## Task to carry out
Below are some records; quote exactly the lines from the one that contains "who are artists" through the one that contains "with a lot of visual artists, like we", inclusive, and no others.

(Stored data entries)
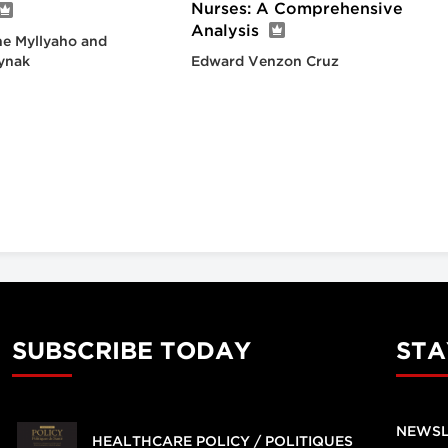
Nurses: A Comprehensive
Analysis
e Myllyaho and
ynak
Edward Venzon Cruz
SUBSCRIBE TODAY
STA
NEWSL
HEALTHCARE POLICY / POLITIQUES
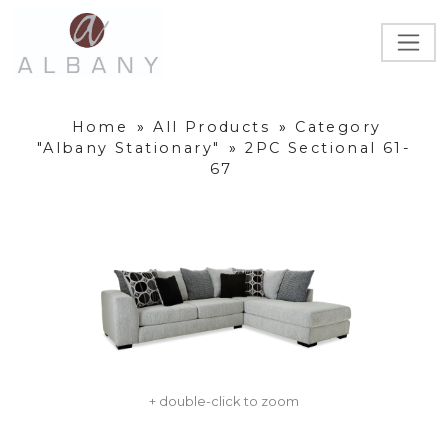
Home
»
All Products
»
Category
"Albany Stationary"
»
2PC Sectional 61-
67
+ double-click to zoom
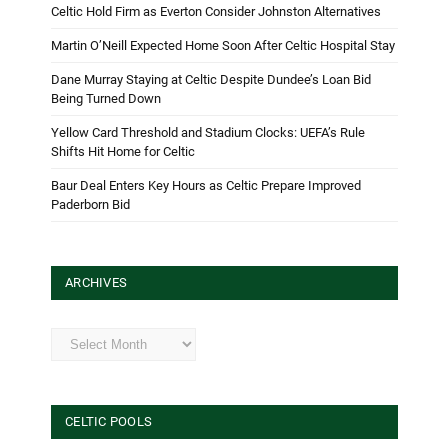
Celtic Hold Firm as Everton Consider Johnston Alternatives
Martin O’Neill Expected Home Soon After Celtic Hospital Stay
Dane Murray Staying at Celtic Despite Dundee’s Loan Bid
Being Turned Down
Yellow Card Threshold and Stadium Clocks: UEFA’s Rule
Shifts Hit Home for Celtic
Baur Deal Enters Key Hours as Celtic Prepare Improved
Paderborn Bid
ARCHIVES
Archives
CELTIC POOLS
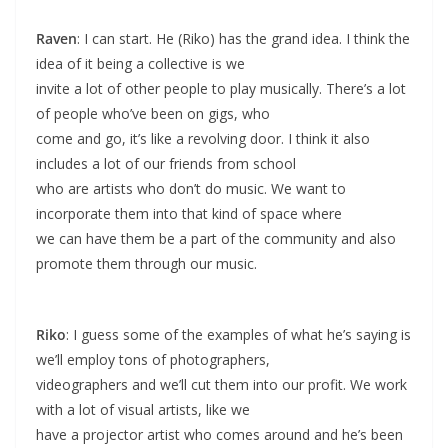
Raven
: I can start. He (Riko) has the grand idea. I think the
idea of it being a collective is we
invite a lot of other people to play musically. There’s a lot
of people who’ve been on gigs, who
come and go, it’s like a revolving door. I think it also
includes a lot of our friends from school
who are artists who don’t do music. We want to
incorporate them into that kind of space where
we can have them be a part of the community and also
promote them through our music.
Riko
: I guess some of the examples of what he’s saying is
we’ll employ tons of photographers,
videographers and we’ll cut them into our profit. We work
with a lot of visual artists, like we
have a projector artist who comes around and he’s been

## Response
who are artists who don’t do music. We want to
incorporate them into that kind of space where
we can have them be a part of the community and also
promote them through our music.
Riko
: I guess some of the examples of what he’s saying is
we’ll employ tons of photographers,
videographers and we’ll cut them into our profit. We work
with a lot of visual artists, like we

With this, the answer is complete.